Dataset entries
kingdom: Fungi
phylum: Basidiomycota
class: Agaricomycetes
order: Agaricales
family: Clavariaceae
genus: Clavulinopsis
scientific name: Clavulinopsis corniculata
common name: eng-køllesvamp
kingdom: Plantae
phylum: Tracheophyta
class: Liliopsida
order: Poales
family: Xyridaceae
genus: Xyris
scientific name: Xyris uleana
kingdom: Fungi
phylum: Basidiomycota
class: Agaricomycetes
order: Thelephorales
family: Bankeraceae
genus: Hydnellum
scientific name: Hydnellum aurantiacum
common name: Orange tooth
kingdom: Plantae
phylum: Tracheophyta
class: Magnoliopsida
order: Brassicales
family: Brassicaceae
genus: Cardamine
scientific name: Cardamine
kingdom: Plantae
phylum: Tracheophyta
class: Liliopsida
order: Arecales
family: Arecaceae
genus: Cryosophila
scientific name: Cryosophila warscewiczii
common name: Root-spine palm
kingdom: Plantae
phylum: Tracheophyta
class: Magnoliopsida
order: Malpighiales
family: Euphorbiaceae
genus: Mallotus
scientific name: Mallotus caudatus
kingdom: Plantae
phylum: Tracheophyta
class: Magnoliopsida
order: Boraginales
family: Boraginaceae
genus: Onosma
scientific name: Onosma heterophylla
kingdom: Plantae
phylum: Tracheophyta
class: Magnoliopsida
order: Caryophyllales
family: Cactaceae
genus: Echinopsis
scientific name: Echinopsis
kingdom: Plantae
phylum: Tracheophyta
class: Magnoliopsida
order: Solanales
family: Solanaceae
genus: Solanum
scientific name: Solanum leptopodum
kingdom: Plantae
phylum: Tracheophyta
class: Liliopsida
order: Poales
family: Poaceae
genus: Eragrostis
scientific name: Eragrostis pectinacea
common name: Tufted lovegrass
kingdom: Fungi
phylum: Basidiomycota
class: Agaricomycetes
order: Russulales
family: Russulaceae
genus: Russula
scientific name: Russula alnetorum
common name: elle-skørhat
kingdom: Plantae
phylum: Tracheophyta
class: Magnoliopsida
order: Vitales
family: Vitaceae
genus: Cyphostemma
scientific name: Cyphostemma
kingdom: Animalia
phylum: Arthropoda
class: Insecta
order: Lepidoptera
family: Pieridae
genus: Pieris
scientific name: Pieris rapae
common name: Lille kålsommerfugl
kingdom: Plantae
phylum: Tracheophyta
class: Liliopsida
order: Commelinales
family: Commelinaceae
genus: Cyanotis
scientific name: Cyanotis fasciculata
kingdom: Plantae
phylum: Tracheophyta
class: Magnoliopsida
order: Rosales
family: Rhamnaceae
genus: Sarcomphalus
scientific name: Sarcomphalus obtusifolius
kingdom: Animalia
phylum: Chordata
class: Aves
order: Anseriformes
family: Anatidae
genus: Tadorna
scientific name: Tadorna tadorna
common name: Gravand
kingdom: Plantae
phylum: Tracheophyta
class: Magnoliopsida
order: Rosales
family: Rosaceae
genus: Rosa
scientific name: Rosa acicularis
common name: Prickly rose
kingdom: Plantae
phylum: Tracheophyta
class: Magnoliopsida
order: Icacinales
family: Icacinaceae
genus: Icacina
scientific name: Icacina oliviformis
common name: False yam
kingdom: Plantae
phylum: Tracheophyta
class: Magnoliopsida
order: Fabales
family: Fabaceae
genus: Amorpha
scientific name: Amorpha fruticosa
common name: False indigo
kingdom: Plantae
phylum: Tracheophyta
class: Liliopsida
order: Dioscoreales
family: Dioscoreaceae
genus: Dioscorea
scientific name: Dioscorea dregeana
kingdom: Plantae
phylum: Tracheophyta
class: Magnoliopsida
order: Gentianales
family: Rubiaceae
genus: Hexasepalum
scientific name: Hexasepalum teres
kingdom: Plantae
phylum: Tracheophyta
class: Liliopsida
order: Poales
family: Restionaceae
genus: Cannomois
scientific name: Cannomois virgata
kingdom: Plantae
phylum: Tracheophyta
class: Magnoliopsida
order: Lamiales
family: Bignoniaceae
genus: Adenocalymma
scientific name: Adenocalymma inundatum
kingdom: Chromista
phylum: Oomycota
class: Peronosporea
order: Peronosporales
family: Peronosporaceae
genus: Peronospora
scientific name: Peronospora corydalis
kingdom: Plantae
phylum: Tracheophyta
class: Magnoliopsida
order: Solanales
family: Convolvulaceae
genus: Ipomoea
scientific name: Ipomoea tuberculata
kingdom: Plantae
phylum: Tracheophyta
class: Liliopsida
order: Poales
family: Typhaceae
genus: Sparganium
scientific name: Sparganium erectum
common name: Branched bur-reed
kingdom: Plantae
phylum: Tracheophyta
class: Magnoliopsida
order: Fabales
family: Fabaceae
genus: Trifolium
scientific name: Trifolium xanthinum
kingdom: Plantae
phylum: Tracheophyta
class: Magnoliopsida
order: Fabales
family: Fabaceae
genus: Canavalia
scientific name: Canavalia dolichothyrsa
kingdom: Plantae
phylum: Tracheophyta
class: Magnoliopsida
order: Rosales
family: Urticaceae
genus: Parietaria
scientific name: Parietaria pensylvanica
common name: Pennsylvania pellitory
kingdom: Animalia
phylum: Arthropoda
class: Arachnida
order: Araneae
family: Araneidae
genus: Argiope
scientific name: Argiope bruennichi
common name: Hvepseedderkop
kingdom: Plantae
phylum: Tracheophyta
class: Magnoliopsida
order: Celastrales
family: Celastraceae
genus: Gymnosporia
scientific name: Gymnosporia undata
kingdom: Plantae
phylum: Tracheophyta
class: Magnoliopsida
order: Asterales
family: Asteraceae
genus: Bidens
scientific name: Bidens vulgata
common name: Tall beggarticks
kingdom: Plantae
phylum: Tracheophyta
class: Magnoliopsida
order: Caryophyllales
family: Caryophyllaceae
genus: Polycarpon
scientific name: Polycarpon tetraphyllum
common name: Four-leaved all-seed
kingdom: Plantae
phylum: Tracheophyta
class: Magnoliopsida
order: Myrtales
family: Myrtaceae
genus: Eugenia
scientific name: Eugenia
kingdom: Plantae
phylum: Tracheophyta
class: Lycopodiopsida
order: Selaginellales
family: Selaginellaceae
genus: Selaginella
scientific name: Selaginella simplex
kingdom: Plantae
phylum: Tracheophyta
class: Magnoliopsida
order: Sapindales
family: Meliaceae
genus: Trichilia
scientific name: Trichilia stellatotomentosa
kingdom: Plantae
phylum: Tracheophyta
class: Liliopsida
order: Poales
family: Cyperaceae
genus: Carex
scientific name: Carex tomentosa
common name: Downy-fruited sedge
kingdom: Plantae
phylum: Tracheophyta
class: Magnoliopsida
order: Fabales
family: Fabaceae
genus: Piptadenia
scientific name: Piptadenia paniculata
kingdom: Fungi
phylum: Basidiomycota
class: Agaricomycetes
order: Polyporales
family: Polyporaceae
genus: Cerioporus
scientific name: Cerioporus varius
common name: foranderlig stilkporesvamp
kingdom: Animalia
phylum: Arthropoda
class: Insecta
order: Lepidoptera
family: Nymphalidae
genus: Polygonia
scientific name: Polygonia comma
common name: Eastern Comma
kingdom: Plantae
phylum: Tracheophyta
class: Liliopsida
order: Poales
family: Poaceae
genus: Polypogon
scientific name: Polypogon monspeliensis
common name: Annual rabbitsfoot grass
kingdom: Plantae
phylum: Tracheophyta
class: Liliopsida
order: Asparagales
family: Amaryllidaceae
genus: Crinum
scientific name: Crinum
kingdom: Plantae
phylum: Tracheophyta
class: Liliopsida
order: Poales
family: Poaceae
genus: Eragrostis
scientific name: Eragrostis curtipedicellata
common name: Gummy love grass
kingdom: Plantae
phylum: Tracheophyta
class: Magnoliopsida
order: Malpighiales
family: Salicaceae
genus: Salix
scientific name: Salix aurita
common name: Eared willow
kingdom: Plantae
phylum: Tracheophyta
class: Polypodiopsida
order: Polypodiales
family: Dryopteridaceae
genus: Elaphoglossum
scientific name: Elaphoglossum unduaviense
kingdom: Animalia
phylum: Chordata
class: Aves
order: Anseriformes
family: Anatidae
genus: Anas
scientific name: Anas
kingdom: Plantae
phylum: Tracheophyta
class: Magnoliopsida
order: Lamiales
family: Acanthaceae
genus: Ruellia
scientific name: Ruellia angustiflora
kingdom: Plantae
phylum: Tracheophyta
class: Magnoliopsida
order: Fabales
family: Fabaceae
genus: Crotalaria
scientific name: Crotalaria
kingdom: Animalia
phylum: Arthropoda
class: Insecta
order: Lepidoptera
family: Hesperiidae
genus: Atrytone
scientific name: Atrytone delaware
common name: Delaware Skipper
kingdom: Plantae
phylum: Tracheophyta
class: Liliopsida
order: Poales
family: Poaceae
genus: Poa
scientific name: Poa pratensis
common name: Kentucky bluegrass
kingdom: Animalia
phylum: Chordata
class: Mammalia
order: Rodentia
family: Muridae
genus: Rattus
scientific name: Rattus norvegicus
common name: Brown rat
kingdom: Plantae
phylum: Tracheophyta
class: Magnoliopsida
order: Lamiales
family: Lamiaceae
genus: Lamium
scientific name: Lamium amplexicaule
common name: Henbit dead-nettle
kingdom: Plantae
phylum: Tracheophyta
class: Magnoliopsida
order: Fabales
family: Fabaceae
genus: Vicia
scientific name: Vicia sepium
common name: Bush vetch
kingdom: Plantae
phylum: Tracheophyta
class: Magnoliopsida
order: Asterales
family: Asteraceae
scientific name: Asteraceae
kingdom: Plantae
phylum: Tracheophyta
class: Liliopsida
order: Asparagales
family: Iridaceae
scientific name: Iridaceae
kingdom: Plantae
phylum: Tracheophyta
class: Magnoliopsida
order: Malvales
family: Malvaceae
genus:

DO THIS: Reproduce the records above word for word, from their first line through the line that contains "order: Boraginales", including both of those lines.

CORRECT RESPONSE:
kingdom: Fungi
phylum: Basidiomycota
class: Agaricomycetes
order: Agaricales
family: Clavariaceae
genus: Clavulinopsis
scientific name: Clavulinopsis corniculata
common name: eng-køllesvamp
kingdom: Plantae
phylum: Tracheophyta
class: Liliopsida
order: Poales
family: Xyridaceae
genus: Xyris
scientific name: Xyris uleana
kingdom: Fungi
phylum: Basidiomycota
class: Agaricomycetes
order: Thelephorales
family: Bankeraceae
genus: Hydnellum
scientific name: Hydnellum aurantiacum
common name: Orange tooth
kingdom: Plantae
phylum: Tracheophyta
class: Magnoliopsida
order: Brassicales
family: Brassicaceae
genus: Cardamine
scientific name: Cardamine
kingdom: Plantae
phylum: Tracheophyta
class: Liliopsida
order: Arecales
family: Arecaceae
genus: Cryosophila
scientific name: Cryosophila warscewiczii
common name: Root-spine palm
kingdom: Plantae
phylum: Tracheophyta
class: Magnoliopsida
order: Malpighiales
family: Euphorbiaceae
genus: Mallotus
scientific name: Mallotus caudatus
kingdom: Plantae
phylum: Tracheophyta
class: Magnoliopsida
order: Boraginales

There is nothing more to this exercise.